3 free-range egg yolks
125g cold butter
250g plain flour
125g caster sugar
Pinch of salt

50g butter
100g caster sugar
400g dark chocolate [ 70% cocoa minimum ]
400ml double cream
1 teaspoon vanilla paste
Pinch of sea salt


  1.  Mix the pastry.  Using your hands blend together the flour, butter and salt until you have a breadcrumb consistency.  Separate the eggs yolks and add them one at a time.  Continue blending with your fingers until the mixture begins to resemble dough.  Have a glass of iced water on hand so you can add a splash if your pastry is too dry.  Roll into a ball and refrigerate for 30 minutes in a cling film covered bowl.  Preheat the oven to 200C / 400F / Gas 6.

2.  Roll the pastry.   Lightly flour a clean surface and place your pastry ball in the centre.  Roll out until it would comfortably fit a 10” tart tin.  Rub a little butter across the inside of your tin to prevent sticking.  Carefully peel the flattened pastry from the floured surface and line your tin.  Don’t worry if it sits over the edges at this point, they’ll get trimmed later.  Fill your casing with dried lentils or beans and place in the oven to blind bake.  It should take between 20 and 30 minutes but every oven is different so keep an eye on this as you make your ganache.  You want the pastry to be a light, golden brown and firm to touch.

3.  Make the ganache.  Mix the cream and sugar in a pan and slowly bring to the boil, dropping in your vanilla paste.  As this heats up break your chocolate into shards and place in a large bowl, adding the butter also cut into chunks.  Pour over the vanilla-infused cream, add a pinch of sea salt and whisk until the chocolate has fully melted and you have a smooth, glossy ganache.
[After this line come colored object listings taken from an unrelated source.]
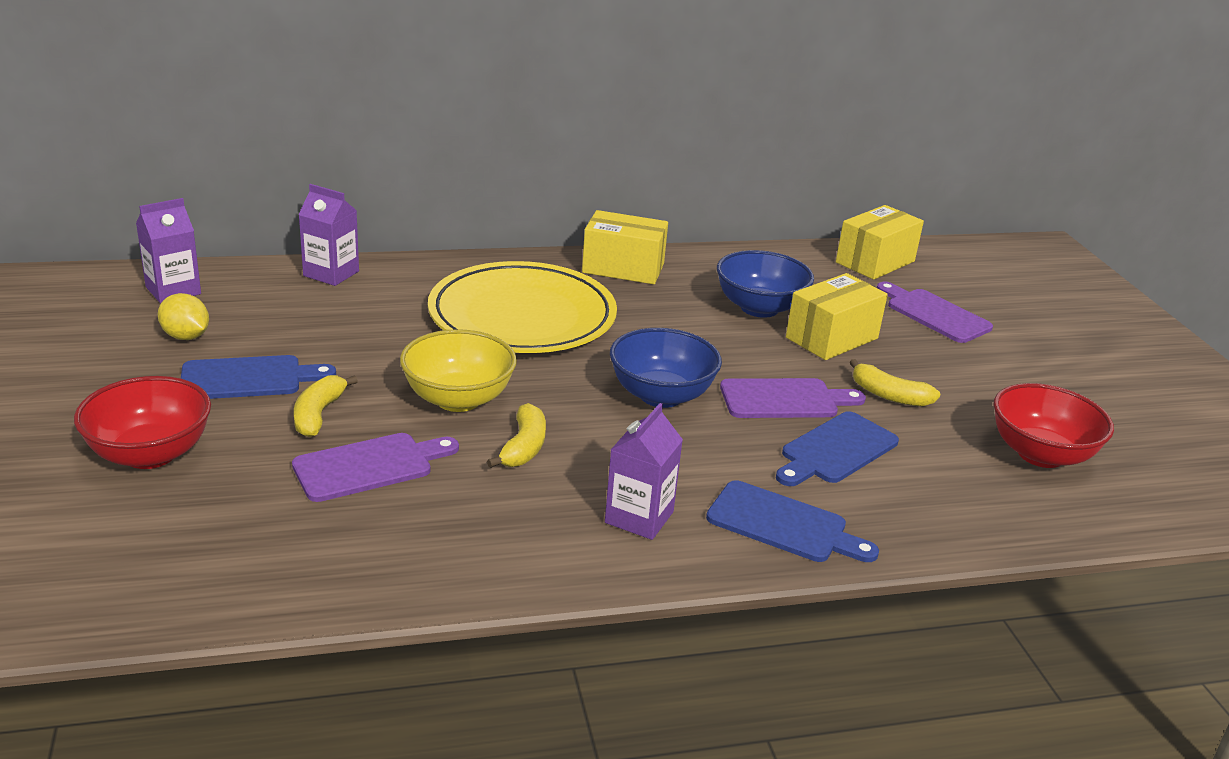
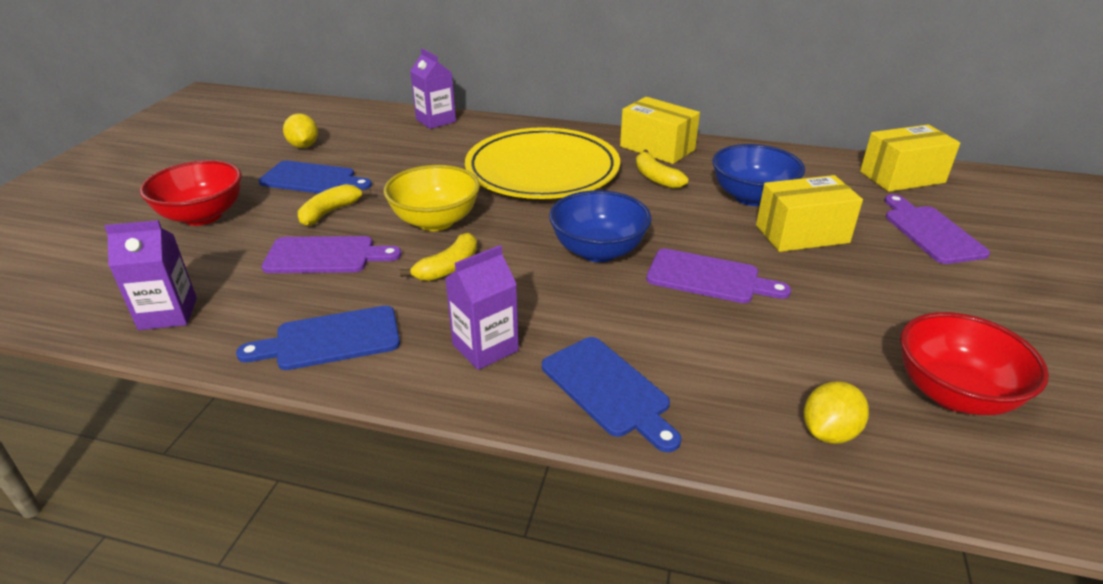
camera: 30 degrees right, 5 degrees up
(173, 290) = (327, 116): purple carton -> purple carton (168, 314)
(835, 450) = (720, 334): blue cutting board -> blue cutting board (330, 339)
(889, 395) = (820, 296): yellow banana -> yellow banana (656, 178)
(977, 509) = (829, 432): none -> yellow lemon

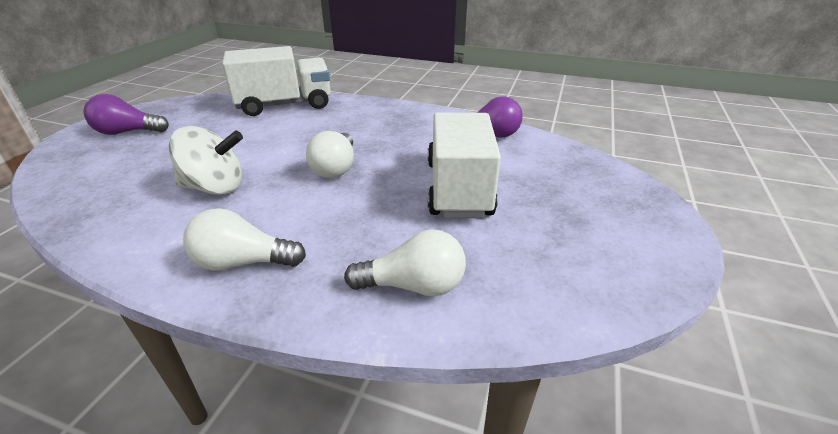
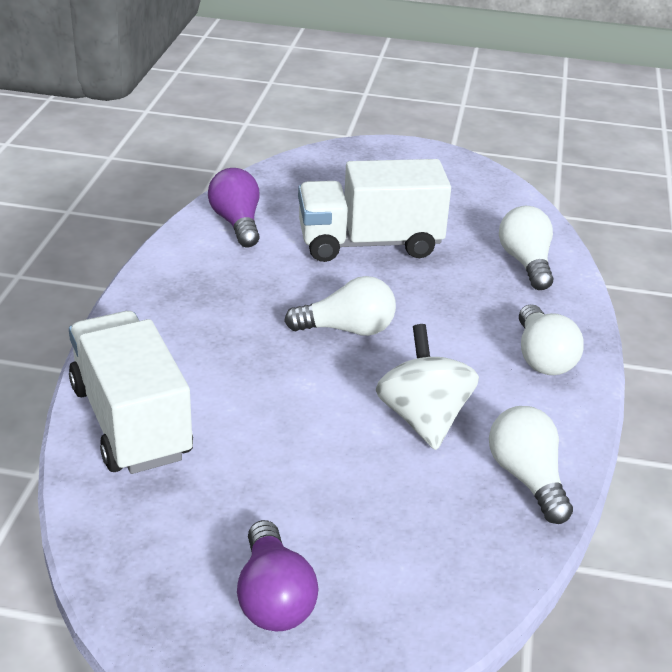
camera: 100 degrees left, 0 degrees up
(113, 223) = (527, 478): none -> white light bulb

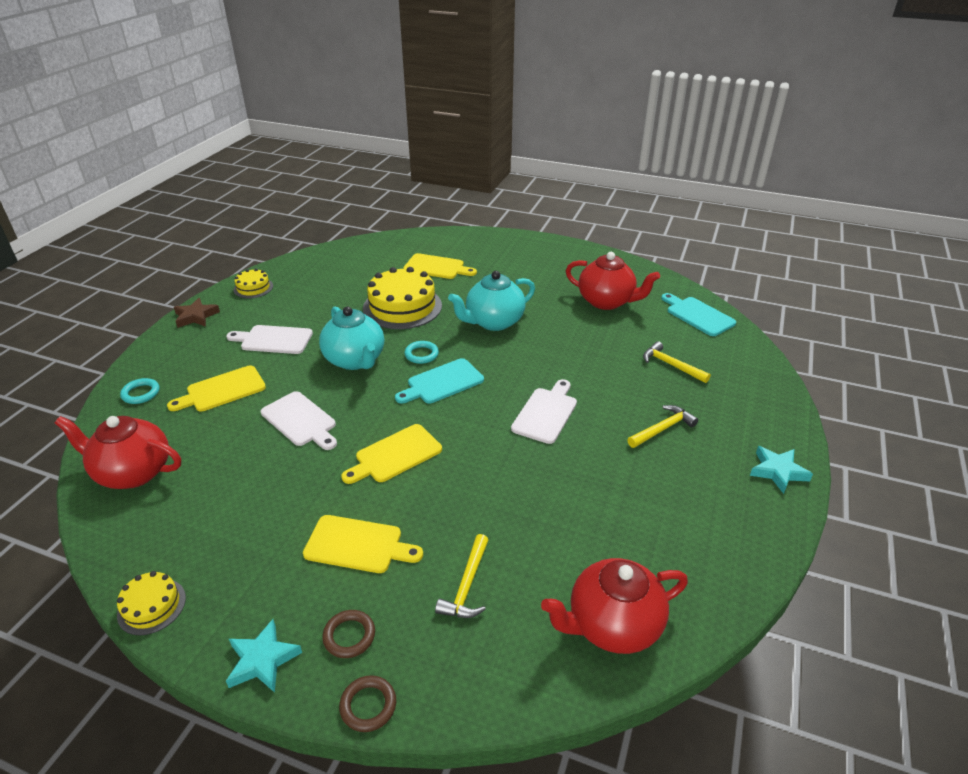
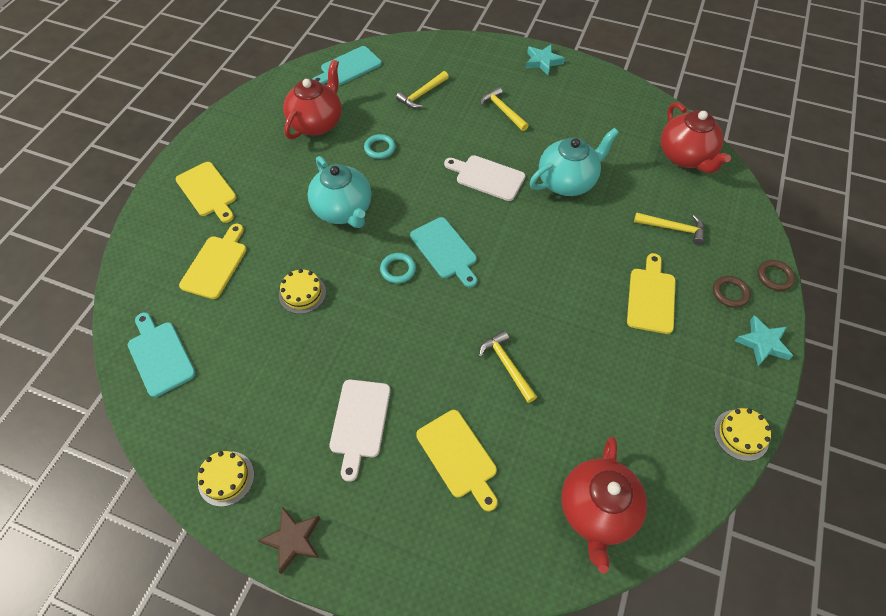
camera: 90 degrees left, 20 degrees up
(141, 393) = (465, 554): turquoise ring -> turquoise ring (380, 148)
(300, 421) = (507, 365): white cutting board -> yellow hammer
(355, 360) = (405, 329): turquoise teapot -> turquoise teapot (567, 182)
(358, 255) = (160, 355): none -> turquoise cutting board
(395, 455) = (548, 281): yellow cutting board -> yellow cutting board (207, 191)
(402, 307) = (302, 293): yellow cake -> yellow cake, size x0.51

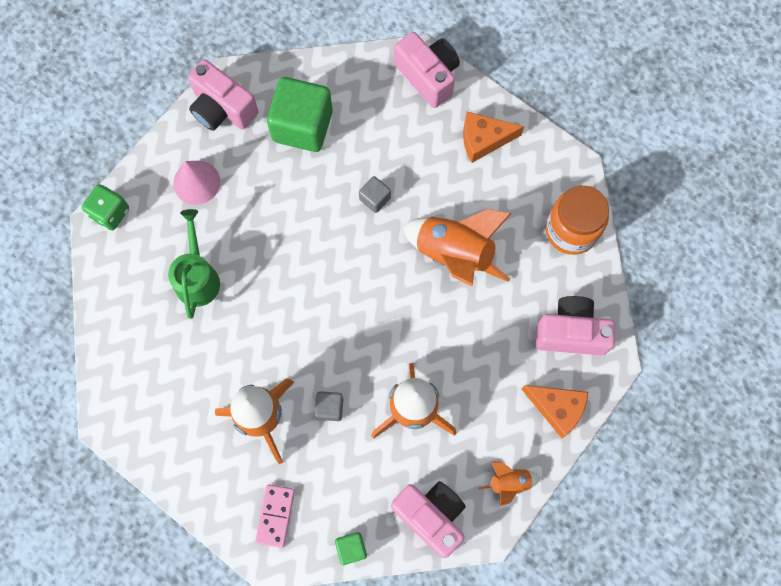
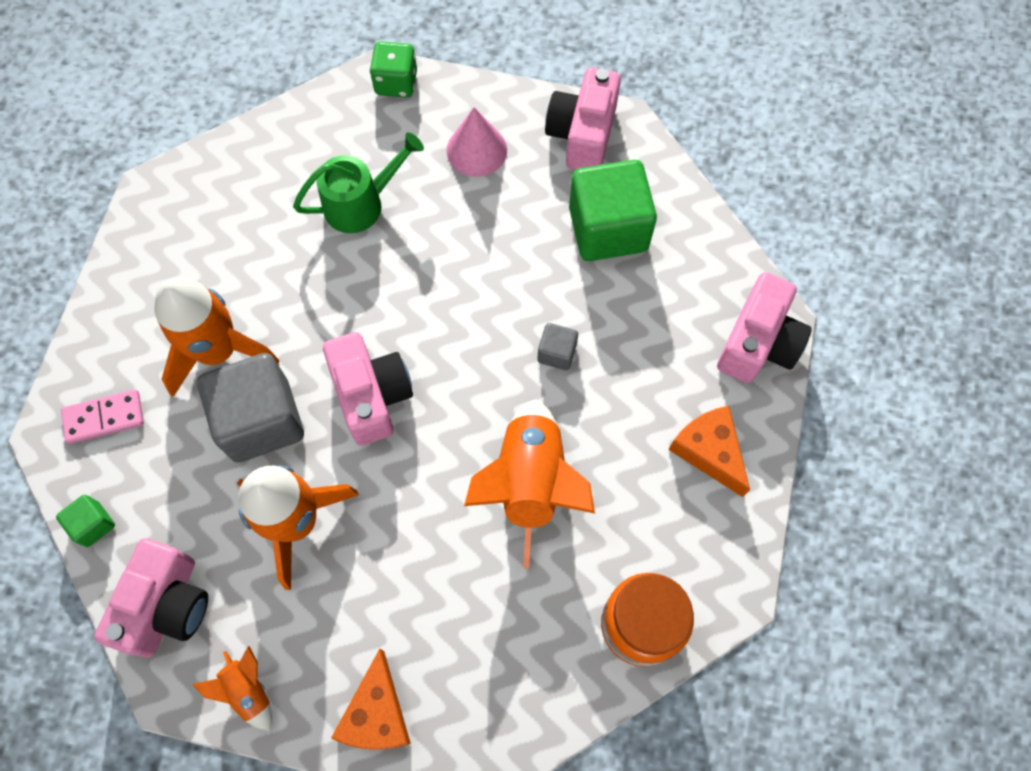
camera: 65 degrees right, 5 degrees down
(330, 408) = (261, 420): grey cube -> grey cube, size x2.20
(571, 332) = (493, 687): pink camera -> pink camera (372, 396)

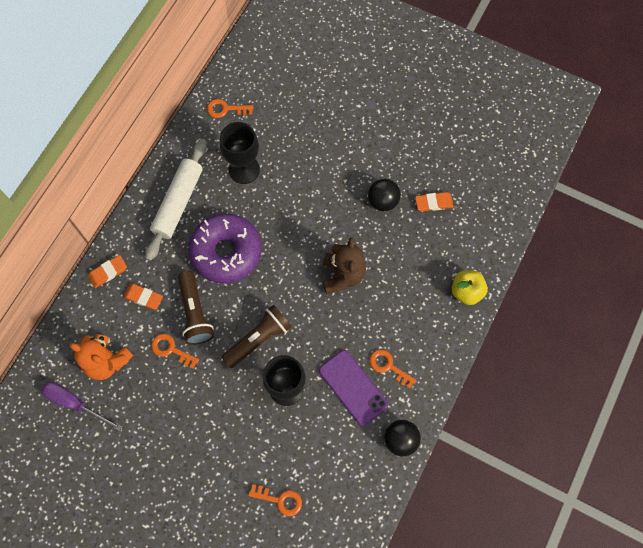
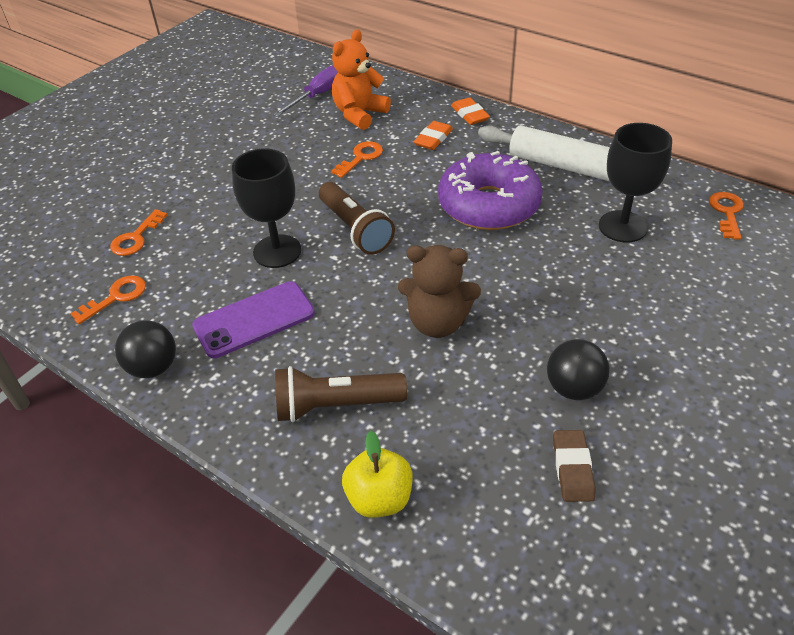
camera: 100 degrees right, 25 degrees down
(195, 313) = (404, 177): brown flashlight -> brown flashlight (336, 406)
(388, 366) = (272, 365): orange key -> orange key (116, 297)
(433, 203) = (572, 468): orange eraser -> brown eraser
4.  Fill your torte.  Take a sharp knife and run it along the top of the tart tin to trim the crust.  Evenly distribute your raspberries across the entire base.  Give the ganache a final whisk before pouring it into the casing and smooth to the edges with a broad spoon.

5.  Refrigerate.  Place the torte on a level refrigerator shelf for around two hours or until the ganache feels firm to touch.  If you’re in a pinch for time you can always put it in the freezer to speed up the process.  Just don’t forget about it!

6.  Devour.  A sliver of torte dressed simply with a few extra raspberries is all it really needs, but a quenelle of Madagascan Vanilla ice cream would compliment it beautifully.  And if you’re feeling particularly indulgent, or you’re making this for guests, add a little Cassis into a glass of Champagne and you have your own Kir Royale.